Corona und kein Ende?
Im Februar „feiert“ das Corona-Virus seinen zweiten Geburtstag. Auch wenn die Herkunft nach wie vor umstritten ist, wütet das Virus weiter. Der jetzt leider schon vierte Anstieg hängt Bayern die rote Laterne um und lässt den RKI-Präsidenten Lothar Wieler ein „sehr schlimmes Weihnachtsfest“ befürchten.
Wie steht es in dieser Zeit um die Zahnmedizin? Unsere Berufsgenossenschaft, die Berufsgenossenschaft für Gesundheitsdienst und Wohlfahrtspflege (BGW), hat aktuelle Infektionszahlen veröffentlicht. Danach beträgt unsere Inzidenz für 2021 (bis zum 31. August) 99 Infizierte von 100.000 Zahnärztinnen und Zahnärzten sowie Teammitgliedern. Gegenüber der Ganzjahresinzidenz 2020 haben wir damit zwar 2,6-mal mehr Infizierte zu beklagen, aber eben auch deutlich weniger, als es der 6-fach höheren Infektiosität der Delta-Variante entsprechen würde. Der Titel „mit Abstand sicherster Gesundheitsberuf“ gebührt uns damit nach 2020 zum zweiten Mal.
Therapeutische Praxen kommen nach den BGW-Zahlen auf eine Inzidenz von 282, niedergelassene Ärzte auf 434. Ursächlich verstorben sind bei den Ärzten leider 11, bei den Therapeuten leider 3, bei uns niemand.

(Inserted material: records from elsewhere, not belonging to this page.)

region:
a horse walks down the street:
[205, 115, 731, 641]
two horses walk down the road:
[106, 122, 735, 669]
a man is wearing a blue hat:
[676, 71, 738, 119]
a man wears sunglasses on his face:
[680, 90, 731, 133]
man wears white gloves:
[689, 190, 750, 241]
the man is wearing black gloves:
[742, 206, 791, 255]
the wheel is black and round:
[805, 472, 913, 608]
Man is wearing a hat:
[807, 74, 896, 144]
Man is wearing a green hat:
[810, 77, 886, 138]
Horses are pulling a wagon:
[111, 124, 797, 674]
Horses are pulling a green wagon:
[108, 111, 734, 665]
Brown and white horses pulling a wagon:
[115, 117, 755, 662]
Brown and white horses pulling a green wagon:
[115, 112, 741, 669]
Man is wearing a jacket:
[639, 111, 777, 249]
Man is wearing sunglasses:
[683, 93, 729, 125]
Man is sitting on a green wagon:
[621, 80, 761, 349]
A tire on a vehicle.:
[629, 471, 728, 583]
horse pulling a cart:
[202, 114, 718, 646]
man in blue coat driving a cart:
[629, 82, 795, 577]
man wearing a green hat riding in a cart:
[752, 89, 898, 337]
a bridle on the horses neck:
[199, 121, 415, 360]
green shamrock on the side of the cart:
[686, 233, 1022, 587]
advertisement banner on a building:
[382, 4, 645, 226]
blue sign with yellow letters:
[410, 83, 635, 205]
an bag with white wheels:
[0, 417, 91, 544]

Der große Dank gilt allen in unserem schönen Beruf, die das möglich gemacht haben: Zahnmedizin kann Hygiene – und unsere Praxen sind ein sehr sicherer Ort.

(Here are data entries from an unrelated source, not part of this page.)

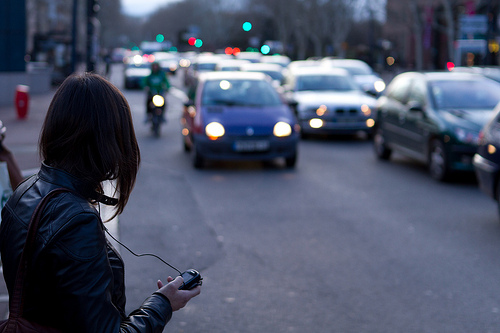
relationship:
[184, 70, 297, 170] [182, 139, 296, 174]
vehicle in motion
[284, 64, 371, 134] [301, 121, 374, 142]
vehicle in motion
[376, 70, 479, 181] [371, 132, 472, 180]
vehicle in motion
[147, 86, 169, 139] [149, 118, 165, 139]
vehicle in motion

Aber gerade weil die vierte Welle die bislang härteste ist und die Delta-Variante die bislang infektiöseste, müssen wir einen kühlen Kopf bewahren und unsere große Professionalität voll ausspielen. Dazu gehört dann auch, dass unsere Praxen dem ärztlichen Ethos ohne Wenn und Aber folgen. Wir können die Patientinnen und Patienten nach einer Infektion fragen und wir können Tests anbieten, aber wir können niemanden, der unsere Hilfe braucht, wegschicken. Und nein, die Prävention ist kein verzichtbares Wellness-Add-on, sondern die wirksamste zahnärztliche Behandlung, die wir in 150 Jahren wissenschaftlicher Zahnmedizin entwickelt haben. Hier gilt, was die Deutsche Gesellschaft für Zahn-, Mund- und Kieferheilkunde in ihrer wegweisenden „Perspektive Zahnmedizin 2030“ auf die kurze Formel bringt: „Es gibt nur EINE Zahnmedizin!“ Genau. Und eben keine „notwendige“ und eine „was auch immer“ Zahnmedizin.

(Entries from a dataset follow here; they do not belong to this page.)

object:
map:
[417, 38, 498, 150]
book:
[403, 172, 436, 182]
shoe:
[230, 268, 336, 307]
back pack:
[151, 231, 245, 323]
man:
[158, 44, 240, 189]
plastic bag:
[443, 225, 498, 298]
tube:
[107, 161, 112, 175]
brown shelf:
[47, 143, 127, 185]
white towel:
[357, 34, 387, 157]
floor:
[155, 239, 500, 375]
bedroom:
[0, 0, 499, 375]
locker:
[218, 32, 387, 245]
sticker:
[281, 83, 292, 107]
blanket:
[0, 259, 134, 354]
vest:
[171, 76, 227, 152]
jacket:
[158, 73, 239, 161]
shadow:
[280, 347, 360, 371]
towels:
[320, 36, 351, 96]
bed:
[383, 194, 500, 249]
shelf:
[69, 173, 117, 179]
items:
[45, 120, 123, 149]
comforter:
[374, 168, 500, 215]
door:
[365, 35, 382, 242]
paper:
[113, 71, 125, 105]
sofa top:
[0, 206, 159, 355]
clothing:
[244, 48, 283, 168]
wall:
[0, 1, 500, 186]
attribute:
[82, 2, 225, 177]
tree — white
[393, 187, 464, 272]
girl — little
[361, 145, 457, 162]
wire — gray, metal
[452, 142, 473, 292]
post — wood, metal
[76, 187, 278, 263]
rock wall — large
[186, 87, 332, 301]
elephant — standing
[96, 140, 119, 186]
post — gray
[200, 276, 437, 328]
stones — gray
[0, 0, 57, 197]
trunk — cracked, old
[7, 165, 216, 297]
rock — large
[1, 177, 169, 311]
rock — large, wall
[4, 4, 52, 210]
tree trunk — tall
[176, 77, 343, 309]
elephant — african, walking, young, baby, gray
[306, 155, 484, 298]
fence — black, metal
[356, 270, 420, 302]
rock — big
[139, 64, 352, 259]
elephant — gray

Die vierte Welle erfordert besondere Aufmerksamkeit für die Risikogruppen unter unseren Patienten. Die Deutsche Gesellschaft für Alterszahnmedizin empfiehlt deshalb, Pflegebedürftige in ihrer Häuslichkeit aktuell nur in einem „2G+“-Setting zu besuchen. Geimpft oder genesen mit tagesaktuellem negativem Schnelltest. Es gilt unbedingt zu verhindern, dass die Mundgesundheit in der Pflege wieder in den Lockdown geschickt wird, wie das leider jetzt schon mehrfach geschehen ist.
Der „Arzt“ und die „Medizin“ kommen in unserer Berufsbezeichnung vor. Wenn das mehr sein soll – und es ist natürlich mehr! – als ein Lippenbekenntnis, dann können wir noch etwas anderes für unsere Gesellschaft tun: Wir können beim Boostern helfen. Die Ärztinnen und Ärzte schaffen es selbst an den besten Tagen nur, 1 Prozent der Deutschen zu impfen. Wenn sich jetzt alle ab 18 Jahren auffrischen sollen und vielleicht bald auch die kleineren Kinder geimpft werden, dauert das viel zu lange. Die Präsidentinnen und Präsidenten im Vorstand der Bundeszahnärztekammer haben mit großer Entschlossenheit gesagt: Wir helfen! Jetzt ist es an der Politik, schnell alle Hindernisse aus dem Weg zu räumen. Wohlwissend um die Schwierigkeiten: Es wird holprig, es wird bürokratisch, es wird alles, was Deutschland in den vergangenen zwei Jahren ausgezeichnet hat, aber es wird nicht ohne uns gehen.
Songtexte sind die Poesie der Gegenwart und jede Lebenserfahrung bestätigt die deutschen Metalcore-ler von Caliban, die singen „There is just one constant, nothing is forever“. Auch dieses Virus nicht!